Tuesday, January 10, 2012

Fringe, Political Kabuki and the Suspension of Belief

I was just reading that Fringe is not only in danger of not being renewed for a fifth season, but there is serious concern that Fox might cut its losses and cancel it before it ends its fourth. This doesn't surprise me.

  As I wrote here recently, Fringe has a lot of built-in challenges, but it also struggles under the headwinds of the zeitgeist. Fringe was intended to recapture some the old X-Files thunder, but with an obvious upstairs directive to avoid the anti-government and anti-establishment vitriol that Chris Carter packed into his storylines to the very end. 

 But therein lies the rub- The X-Files was about its time and Fringe is about The X-Files. Only minus the anger, the sexual chemistry and most importantly, minus the zeitgeist. The X-Files was as much about Waco and Ruby Ridge and Heaven's Gate and SWAT teams getting addresses wrong and gunning down elderly couples enjoying their tea while the crack dealers next door piss their pants laughing, as it was about UFOs or mutants.

And so, Chris Carter made sure his unsuspecting viewers were confronted head-on with terrifying scenes of stormtroopers storming through their idyllic suburban neighborhoods, as well as an army of anonymous enforcers who existed in a near-future world in which the Constitution is just an old rag. 

Carter took all these guys out of the headlines and told his audience, "what makes you think it can't happen to you?" The X-Files also existed in a television landscape that was blissfully pre-postmodern. In its Vancouver heyday the series was gloriously un-self-conscious, and was playing to a TV audience in which suspension of disbelief was a given. That audience is a thing of the past. 

And so we have a Republican primary that is being conducted like a reality TV series. Most people believe the "challenge" here is a charade, a race to replace a Wall Street puppet king (Tut was a puppet-king, too) who plays golf and shrugs off the abuse from Fox News and the mythical Tea Party, while the GOP leadership wields the true lobbyist-fueled power. 

The "Republicans"-- who are simply the old Dixiecrats trading under a brand-name they seized by hostile takeover-- have held the upper hand in the US Gov't since that fateful night of November 22, 1963. 

Sure, the "Democrats" rush in whenever the ruling party oversteps its bounds, but they're always neutralized as soon as the corporate policies that are unpopular with the GOP's base are passed. I've seen it all time and again, since the old Carter days, to be exact. 

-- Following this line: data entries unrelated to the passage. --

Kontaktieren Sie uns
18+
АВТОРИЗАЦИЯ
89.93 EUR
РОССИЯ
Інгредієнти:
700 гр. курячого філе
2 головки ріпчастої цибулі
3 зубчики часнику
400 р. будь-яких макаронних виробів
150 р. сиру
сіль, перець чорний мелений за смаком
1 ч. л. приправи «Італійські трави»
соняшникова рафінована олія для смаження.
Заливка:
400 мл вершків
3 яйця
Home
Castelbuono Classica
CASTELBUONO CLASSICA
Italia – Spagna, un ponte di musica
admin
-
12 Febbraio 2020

But as usually happens when two ideological armies battle to the death, a third, theretofore unseen power tends to emerge from their ashes. The only problem is that the smoke still hasn't cleared and we don't know who those shadowy figures are, marching towards us. 

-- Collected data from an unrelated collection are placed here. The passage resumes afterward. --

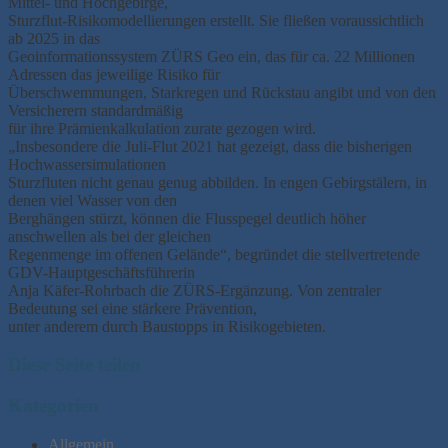
Mittel- und Hochgebirge,
Sturzflut-Risikomodellierungen erstellt. Sie fließen voraussichtlich
ab 2025 in das
Geoinformationssystem ZÜRS Geo ein, das für ca. 22 Millionen
Adressen das jeweilige Risiko für
Überschwemmungen, Starkregen und Rückstau angibt und von den
Versicherern standardmäßig
für ihre Prämienkalkulation zurate gezogen wird.
„Insbesondere die Juli-Flut 2021 hat gezeigt, dass die bisherigen
Hochwassersimulationen
Sturzfluten nicht genau genug abbilden. In engen Gebirgstälern, in
denen viel Wasser von den
Berghängen stürzt, können die Flusspegel deutlich höher
anschwellen als bei der gleichen
Regenmenge im offenen Gelände“, begründet die stellvertretende
GDV-Hauptgeschäftsführerin
Anja Käfer-Rohrbach die ZÜRS-Ergänzung. Von zentraler
Bedeutung sei eine stärkere Prävention,
unter anderem durch Baustopps in Risikogebieten.
Diese Seite teilen
Kategorien
Allgemein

The Liberal project collapsed during the Sixties riots, and the Conservative project was liquidated during Bush Jr's administration and Goldman Sachs brokered off its assets in a fire sale to the Chinese, the Saudis and the Germans. 

Which is all a very pretentious way of saying that whatever the rhetoric leads you to believe, no one believes in the old answers anymore. 

You're not hearing about it in the media but the Republican Party is under enormous pressure from a resurgent white nationalism/tribalism (which the Paul dynasty may well find a way to capitalize on), and the Democrats are faced with a restive base of increasingly apathetic black voters and younger voters of all persuasions who think they are cowards and sellouts.

Just like with sci-fi and fantasy on TV, American politics lives and dies on the suspension of disbelief. We have to believe these idiots are going to solve our problems for us but clearly no one does. The Republican reality series has done nothing but make its stars look no different than the cast of Survivor or Project Runway. Maybe much worse. And the Damoclean sword of the zeitgeist looms overhead, looking to lay waste to both parties. 

What will emerge from all of this? I think the real answers will come from true democracy-- people getting together and fighting their corners. 

None of these clowns- Republocrat or Demopublican-- gives a rat's ass about you. That message finally seems to have sunk in. 

 SYNC LOG UPDATE: The night I posted this an incident occurred in Chris Carter's hometown of Bellflower, CA:

A Los Angeles County Sheriff's deputy is under investigation after amatuer video was released showing him punch a special-needs woman in the face on a Bellflower bus.

Jermaine Green, the man who recorded the video, has also told NBC LA, that the cop also threatened him with arrest if he didn't hand over the cell phone that contained the incriminating video.

It appears that a fight broke out between the cop and the woman, after he boarded the bus with another deputy. The woman is reported to have been argumentative with the deputies, including cursing at them, before she was assaulted.